But Hertling said that the forces that were taken out of Mosul have been moving back into the area since the end of December. Last week, the Iraqi government appointed a new Iraqi commander to be based in Mosul. He will coordinate the activities of the Iraqi Army, police, and border guards in the province, he said, hinting that major offensives against militants in Mosul may be launched shortly.
Goran cautions that replicating the CLC or the tribal awakening experience in Mosul will not work because of the province's fragile ethnic and sectarian mix which includes Arabs, Kurds, Turkmen, Sunnis, Shiites, Christians, and other groups like the Yazidis and Shabak.
The Dubai-based analyst Mr. Ani agrees, and says that this mix coupled with proximity to the Syrian border, through which foreign fighters and weapons stream, and heightened tensions between Kurds and Arabs, all combine to make Mosul an ideal base for insurgents linked to Al Qaeda.
Ani says the Kurds claim nearly 15 percent of the land of Nineveh Province and want it, along with the neighboring oil rich city of Kirkuk to the east, to be part of the Kurdistan region. This issue has unified the Sunni Arabs and Turkmen, concentrated in western and southern Nineveh, against the Kurds.
"The radicalization is happening very fast in Mosul," says Ani. "If the Americans do not pressure the Kurds to tone down their demands," he sees some groups in Mosul lining up with the Islamists fighting both the Americans and the Kurds. He says that only a political solution will work.
In addition to becoming a haven for Islamic radicals, Mosul has long had strong pan-Arab sentiments and was home to the highest number of Army officers during the rule of Saddam Hussein, he notes.
On Tuesday, Hertling said that troops have conducted nearly 40 operations in all of Iraq's northern provinces since the end of December. Those operations have resulted in the killing of 130 militants and the capture of another 370.
General Hertling nonetheless highlighted the problem that US forces have long faced against insurgents in Iraq.
"Whenever you feel comfortable that you've eliminated them in one area, they tend to re-emerge," Hertling said. "We'll never say that we've completed pursuing them because they may always come back."
Indeed, Mosul and Nineveh have a history of insurgent attacks. After a period of relative calm following the US-led invasion, Mosul became a major flashpoint and an Al Qaeda stronghold in the fall of 2004 right around the time of the US-led offensive against insurgents in Fallujah, a city west of Baghdad.
In November 2004, militants forced the entire police force of Mosul to quit in a series of bold and coordinated attacks. The US responded by establishing bases and outposts inside the city, just like those set up in Baghdad and Anbar's capital, Ramadi, during the past year, to eject the militants.
____________________
* REQUEST A *
Copy the listing word for word, starting at its first line and ending at the line containing "certificat IP66, ideal". Leave the pictures out.
The Mosul article has no connection to the listing that comes after it.

* PROVIDED ENTRIES *
____________________
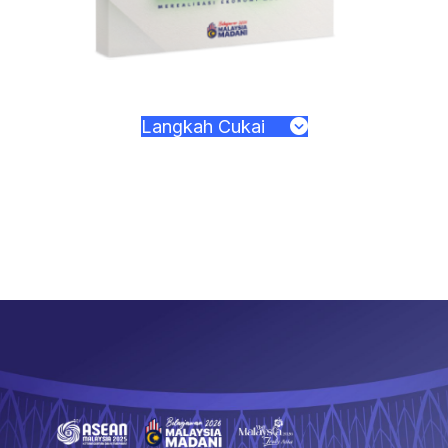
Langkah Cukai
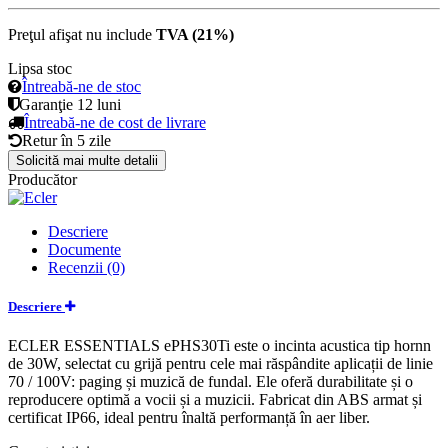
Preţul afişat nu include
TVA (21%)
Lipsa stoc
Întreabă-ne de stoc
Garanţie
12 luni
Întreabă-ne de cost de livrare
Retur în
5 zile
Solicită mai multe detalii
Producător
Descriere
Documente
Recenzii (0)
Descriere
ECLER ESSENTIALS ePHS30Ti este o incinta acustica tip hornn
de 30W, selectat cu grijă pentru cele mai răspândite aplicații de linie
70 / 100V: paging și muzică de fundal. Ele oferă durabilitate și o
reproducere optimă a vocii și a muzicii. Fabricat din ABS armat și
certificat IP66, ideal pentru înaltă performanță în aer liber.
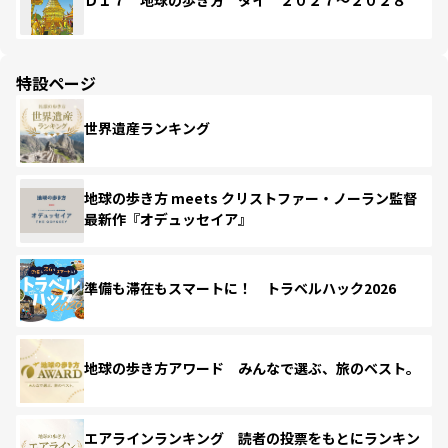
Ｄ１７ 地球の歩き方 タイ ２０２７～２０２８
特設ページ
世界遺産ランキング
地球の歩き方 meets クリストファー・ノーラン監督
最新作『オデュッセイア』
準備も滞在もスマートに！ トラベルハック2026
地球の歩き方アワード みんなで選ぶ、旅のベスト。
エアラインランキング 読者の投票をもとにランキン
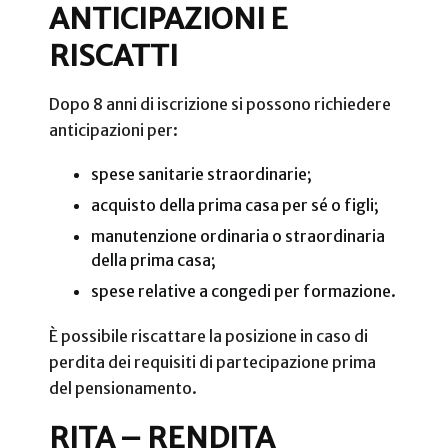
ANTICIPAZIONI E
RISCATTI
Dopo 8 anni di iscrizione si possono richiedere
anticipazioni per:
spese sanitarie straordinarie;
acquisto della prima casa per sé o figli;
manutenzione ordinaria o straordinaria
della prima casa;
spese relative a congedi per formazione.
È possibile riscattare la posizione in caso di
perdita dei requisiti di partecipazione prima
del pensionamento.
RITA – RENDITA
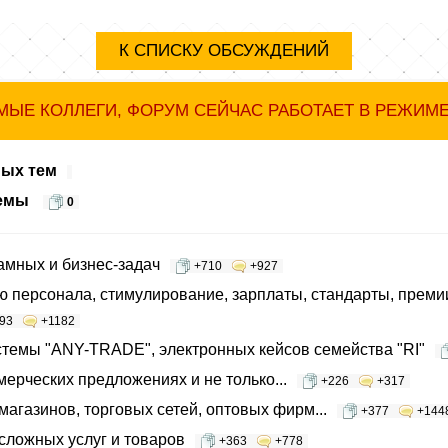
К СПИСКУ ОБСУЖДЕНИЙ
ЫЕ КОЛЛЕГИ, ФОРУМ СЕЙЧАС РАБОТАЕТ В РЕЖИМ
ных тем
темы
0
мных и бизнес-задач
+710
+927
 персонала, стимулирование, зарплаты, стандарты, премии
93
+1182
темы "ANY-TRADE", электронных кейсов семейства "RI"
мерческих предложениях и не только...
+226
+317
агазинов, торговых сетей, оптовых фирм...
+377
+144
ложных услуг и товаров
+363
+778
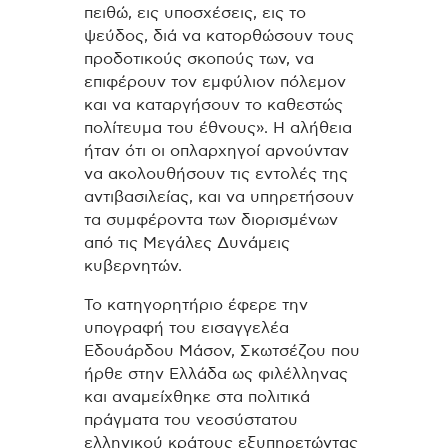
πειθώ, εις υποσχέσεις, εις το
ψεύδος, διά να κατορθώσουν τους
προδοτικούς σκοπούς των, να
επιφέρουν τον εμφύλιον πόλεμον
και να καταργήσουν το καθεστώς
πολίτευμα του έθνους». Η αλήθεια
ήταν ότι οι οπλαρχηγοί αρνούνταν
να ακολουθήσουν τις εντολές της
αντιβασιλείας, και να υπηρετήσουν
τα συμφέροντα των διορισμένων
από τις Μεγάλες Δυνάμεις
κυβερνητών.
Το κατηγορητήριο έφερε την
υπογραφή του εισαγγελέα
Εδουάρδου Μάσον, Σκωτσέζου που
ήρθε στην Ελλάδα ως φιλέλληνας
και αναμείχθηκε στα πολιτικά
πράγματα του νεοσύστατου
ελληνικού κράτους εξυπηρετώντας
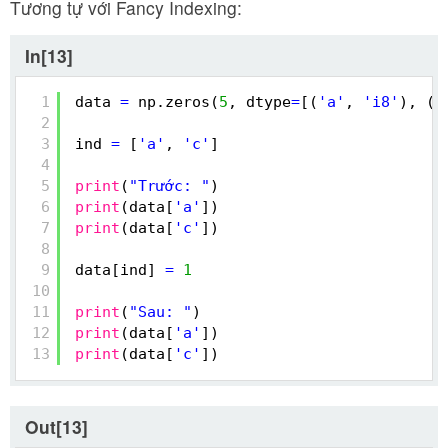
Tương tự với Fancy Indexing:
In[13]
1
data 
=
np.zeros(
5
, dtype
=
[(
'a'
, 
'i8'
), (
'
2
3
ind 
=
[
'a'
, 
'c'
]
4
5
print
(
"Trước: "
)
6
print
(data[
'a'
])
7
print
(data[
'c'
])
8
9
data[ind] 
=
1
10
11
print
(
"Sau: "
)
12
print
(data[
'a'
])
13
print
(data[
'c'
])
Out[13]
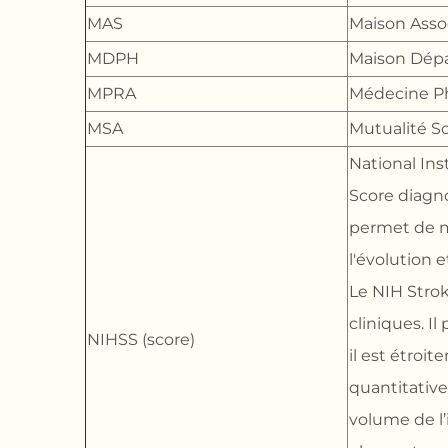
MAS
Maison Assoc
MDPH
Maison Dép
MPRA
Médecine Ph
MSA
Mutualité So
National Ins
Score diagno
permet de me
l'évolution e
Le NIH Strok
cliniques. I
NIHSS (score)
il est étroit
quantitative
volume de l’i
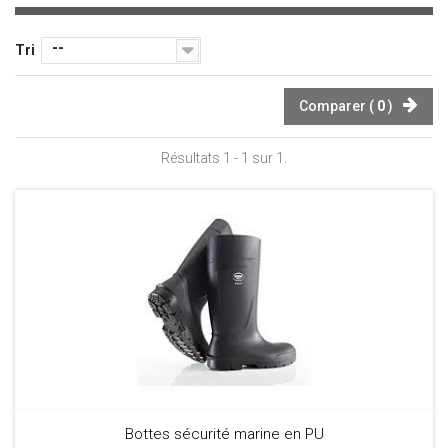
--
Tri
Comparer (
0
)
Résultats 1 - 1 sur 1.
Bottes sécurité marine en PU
____________________
* REQUEST B *
Which groups does the Mosul article name as part of the province's ethnic and sectarian mix?

* EXERCISE RESPONSE A *
Langkah Cukai
Preţul afişat nu include
TVA (21%)
Lipsa stoc
Întreabă-ne de stoc
Garanţie
12 luni
Întreabă-ne de cost de livrare
Retur în
5 zile
Solicită mai multe detalii
Producător
Descriere
Documente
Recenzii (0)
Descriere
ECLER ESSENTIALS ePHS30Ti este o incinta acustica tip hornn
de 30W, selectat cu grijă pentru cele mai răspândite aplicații de linie
70 / 100V: paging și muzică de fundal. Ele oferă durabilitate și o
reproducere optimă a vocii și a muzicii. Fabricat din ABS armat și
certificat IP66, ideal pentru înaltă performanță în aer liber.

* EXERCISE RESPONSE B *
Arabs, Kurds, Turkmen, Sunnis, Shiites, Christians, Yazidis, Shabak